Dr. John “Jack” Clayton Parry was born in Windsor on the 18th of June, 1922, to John Parry and the former Rebecca L’Anson. Dr. Parry had 2 older brothers and 2 younger sisters. He attended General Brock Public School and Sandwich (Forester) Collegiate Institute. He was involved in track and field, where he set many long standing Ontario records in the long jump and the 100 and 220 yard dash. He also played football and baseball. He was scouted to play for the Cleveland Indians baseball team before World War II broke out.
Instead of playing professional baseball, he enlisted in the Royal Canadian Air Force where he trained as a fighter pilot. Due to a shortage of bomber pilots, when he was assigned to active duty overseas and he piloted a Lancaster Bomber. On one of the thirty-eight missions Dr. Parry piloted, his aircraft was struck after a plane in his squadron dropped a bomb that struck and damaged the wing on his plane. Dr. Parry piloted his aircraft back to the base and landed it safely, saving the lives of all the men on board. For his extraordinary actions in safely landing the aircraft, Dr. Parry was awarded the Distinguished Flying Cross for bravery beyond the call of duty. During his time in the Royal Canadian Air Force, Dr. Parry was the starting half-back for the RCAF Hurricanes who won the Grey Cup in 1942.
Dr. Parry enrolled in the medical program at the University of Western Ontario in January of 1946. While completing his studies, he was active in athletics. Dr. Parry served as Captain of the 1948 Western Mustang champion football team and he was a member of the 1948 relay track team, which set national records in the 880 yard race and the one mile relay event. He set a Canadian record in the 100 yard event. In 1948 for his athletic endeavours, Dr. Parry was awarded: the McCullach Trophy as the Most Valuable Player of the football team, the Dr. Claude Brown Trophy for Western’s top male athlete, and the J.W. Davies Trophy for Canada’s most outstanding male track athlete.

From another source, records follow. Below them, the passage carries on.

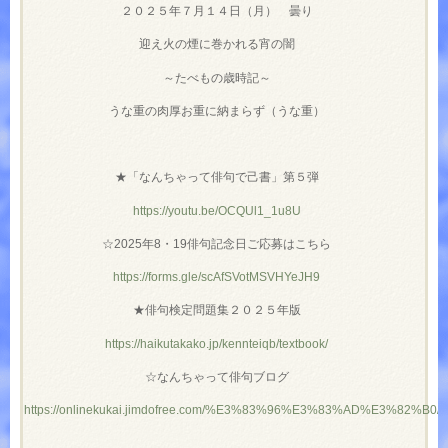
２０２５年７月１４日（月） 曇り
迎え火の煙に巻かれる宵の闇
～たべもの歳時記～
うな重の肉厚お重に納まらず（うな重）
★「なんちゃって俳句で己書」第５弾
https://youtu.be/OCQUl1_1u8U
☆2025年8・19俳句記念日ご応募はこちら
https://forms.gle/scAfSVotMSVHYeJH9
★俳句検定問題集２０２５年版
https://haikutakako.jp/kennteiqb/textbook/
☆なんちゃって俳句ブログ
https://onlinekukai.jimdofree.com/%E3%83%96%E3%83%AD%E3%82%B0/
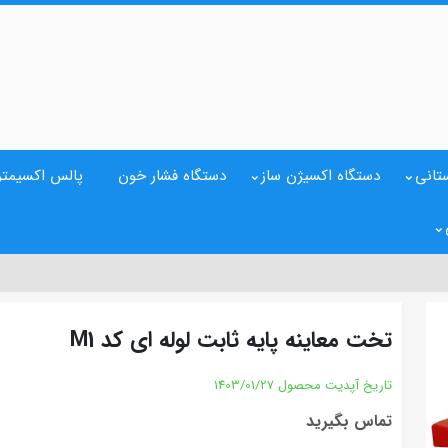
تانی
دستگاه اکسیژن ساز
دستگاه فشار خون
پالس اکسیمتر
تخت معاینه پایه ثابت لوله ای کد M1
تاریخ آپدیت محصول
1403/01/27
تماس بگیرید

Also in 1948, Dr. Parry earned a spot on the Canadian Olympic Track team; however, an injury prevented him from competing in the London England Olympic Games. After completing university, Dr. Parry was offered a chance to play for the Canadian Football league, which he declined.
Graduating with a medical degree from the University of Western Ontario in 1950, Dr. Parry completed an internship at Victoria Hospital in Family Medicine. He furthered his studies at the Detroit Receiving Hospital where he completed his residency in anesthesia.

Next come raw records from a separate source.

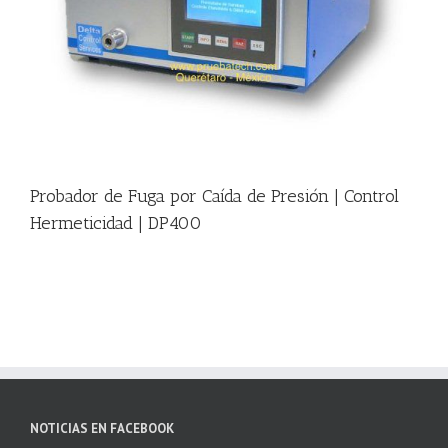
|
Probador de Fuga por Caída de Presión | Control
Hermeticidad | DP400
NOTICIAS EN FACEBOOK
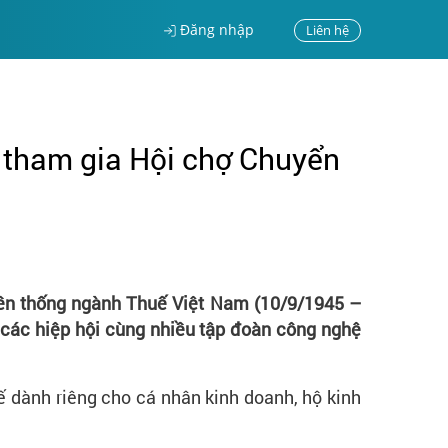
Đăng nhập
Liên hệ
 tham gia Hội chợ Chuyển
yền thống ngành Thuế Việt Nam (10/9/1945 –
 các hiệp hội cùng nhiều tập đoàn công nghệ
ế dành riêng cho cá nhân kinh doanh, hộ kinh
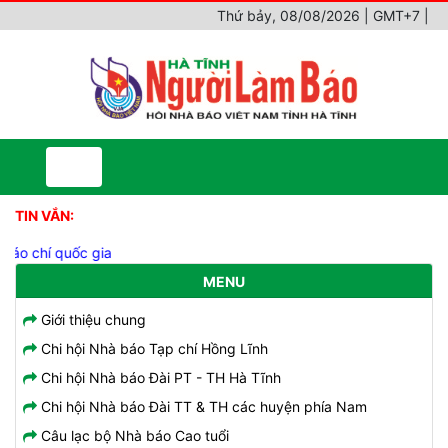
Thứ bảy, 08/08/2026 | GMT+7
|
TIN VẮN:
áo chí quốc gia
MENU
Giới thiệu chung
Chi hội Nhà báo Tạp chí Hồng Lĩnh
Chi hội Nhà báo Đài PT - TH Hà Tĩnh
Chi hội Nhà báo Đài TT & TH các huyện phía Nam
Câu lạc bộ Nhà báo Cao tuổi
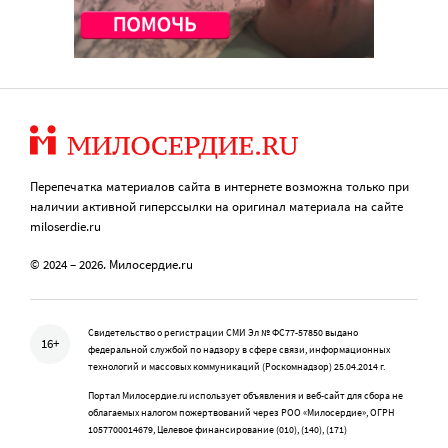
Перепечатка материалов сайта в интернете возможна только при
наличии активной гиперссылки на оригинал материала на сайте
miloserdie.ru
© 2024 – 2026. Милосердие.ru
Свидетельство о регистрации СМИ Эл № ФС77-57850 выдано
16+
федеральной службой по надзору в сфере связи, информационных
технологий и массовых коммуникаций (Роскомнадзор) 25.04.2014 г.
Портал Милосердие.ru использует объявления и веб-сайт для сбора не
облагаемых налогом пожертвований через РОО «Милосердие», ОГРН
1057700014679, Целевое финансирование (010), (140), (171)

Moving to Chatham in 1956, Dr. Parry was Chatham’s first formally trained anesthesiologist. He served as Chief of Anesthesia at the Public General Hospital and St. Joseph’s Hospital. In 1974, the Parry family resided at 574 King Street West.

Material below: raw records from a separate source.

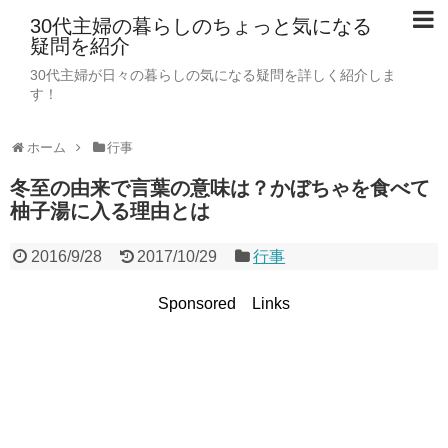
30代主婦の暮らしのちょっと気になる
疑問を紹介
30代主婦が日々の暮らしの気になる疑問を詳しく紹介しま
す！
ホーム
行事
冬至の由来で言葉の意味は？かぼちゃを食べて
柚子湯に入る理由とは
2016/9/28
2017/10/29
行事
Sponsored Links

Dr. Parry reluctantly retired from medicine in 1988 due to ill health. He always said that it was a privilege to be able to do the kind of work that he did. He maintained an interest in athletics – golfing or jogging in his spare time. He was selected as a Charter Member of the University of Western Ontario’s Athletic Hall of Fame in 1978, and he was given the same honour in the City of Windsor’s Athletic Hall of Fame in 1984. He also became a member of the Western Wall of Fame for Outstanding Athletes in 2005.
Dr. Parry died on the 14th of December, 1990. He was survived by his wife Anne (Huffman) and four children, Jann, Jay, Jill and John, as well as eleven granchildren. Dr. Parry was interred at Evergreen Cemetery in Blenheim.
To recognize athletic accomplishments, high academic standing, leadership skills, sportsmanship and contribution to the community, a scholarship in Dr. Parry’s Name is awarded annually to two area students.